Shell now hopes to complete two wells in 2012 instead of five. One would be in the Beaufort Sea off the northern Alaska coastline, and the other in the Chukchi Sea off the northwest coast between Alaska and Russia.

The company’s ambitious two-year goal of drilling 10 wells remains in place, company spokesman Curtis Smith said.

Valuable data derived from drilling the two wells still in the works will aid Shell with its drilling in 2013, he said.

Smith attributed the downscaling to delays in building and gaining certification of the containment barge in Bellingham, Wash.

Shell is working closely with the Coast Guard in what Smith said was a complicated, lengthy process. The barge will have to be in place in the Arctic before the company can begin drilling.

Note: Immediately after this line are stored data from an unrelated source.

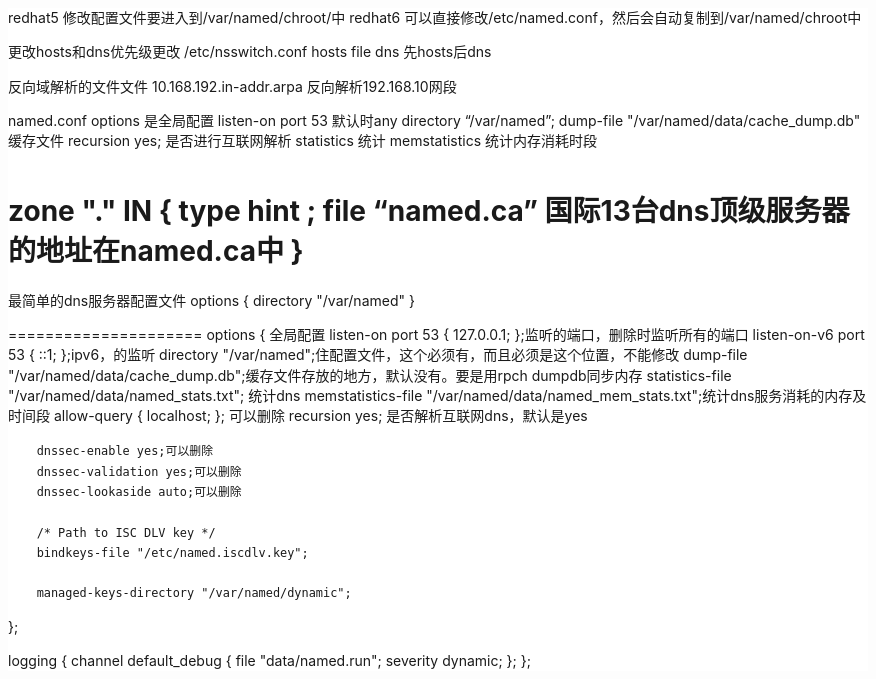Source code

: redhat5 修改配置文件要进入到/var/named/chroot/中
redhat6 可以直接修改/etc/named.conf，然后会自动复制到/var/named/chroot中




更改hosts和dns优先级更改
/etc/nsswitch.conf
hosts   file   dns    先hosts后dns

反向域解析的文件文件
10.168.192.in-addr.arpa
反向解析192.168.10网段

named.conf
options 是全局配置
listen-on port 53  默认时any
directory “/var/named”;
dump-file "/var/named/data/cache_dump.db" 缓存文件
recursion yes; 是否进行互联网解析
statistics  统计
memstatistics  统计内存消耗时段
 
zone "." IN {
type hint ;
file “named.ca”  国际13台dns顶级服务器的地址在named.ca中
}
=============
最简单的dns服务器配置文件
options {
directory  "/var/named"
}

=====================
options {                                        全局配置
        listen-on port 53 { 127.0.0.1; };监听的端口，删除时监听所有的端口
        listen-on-v6 port 53 { ::1; };ipv6，的监听
        directory       "/var/named";住配置文件，这个必须有，而且必须是这个位置，不能修改
        dump-file       "/var/named/data/cache_dump.db";缓存文件存放的地方，默认没有。要是用rpch dumpdb同步内存
        statistics-file "/var/named/data/named_stats.txt";       统计dns
        memstatistics-file "/var/named/data/named_mem_stats.txt";统计dns服务消耗的内存及时间段
        allow-query     { localhost; };      可以删除
        recursion yes;  是否解析互联网dns，默认是yes

        dnssec-enable yes;可以删除
        dnssec-validation yes;可以删除
        dnssec-lookaside auto;可以删除

        /* Path to ISC DLV key */
        bindkeys-file "/etc/named.iscdlv.key";

        managed-keys-directory "/var/named/dynamic";
};

logging {
        channel default_debug {
                file "data/named.run";
                severity dynamic;
        };
};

“We are not going to rush the barge,” Smith said.

The barge would carry a containment dome that could be lowered to a wellhead in the event of a spill. Oil would then travel from the dome through an attached hose back to the barge for processing aboard the vessel.

Shell, a subsidiary of Royal Dutch Shell PLC, has drilling rigs and support vessels in Dutch Harbor in the Aleutian Islands waiting to travel to the Beaufort and Chukchi seas. The company is keeping watch on lingering sea ice in the Arctic — a threat that appears to be easing as the ice moves away, Smith said.

Shell also is working closely with the Environmental Protection Agency on an air permit also needed to drill this year. A problem arose when it was discovered that the generator engines on Shell’s drill ship tested slightly above allowable levels for ammonia and nitrous oxide.

Smith said the company was confident it could reach an agreement with the EPA.

Environmental and Alaska Native groups are challenging the permit, claiming the drill ship and support vessels will pollute the air and worsen Arctic warming.

Shell estimates it has spent more than $4 billion on Arctic offshore development to tap the estimated 26.6 billion barrels of recoverable oil and 130 trillion cubic feet of natural gas in the region.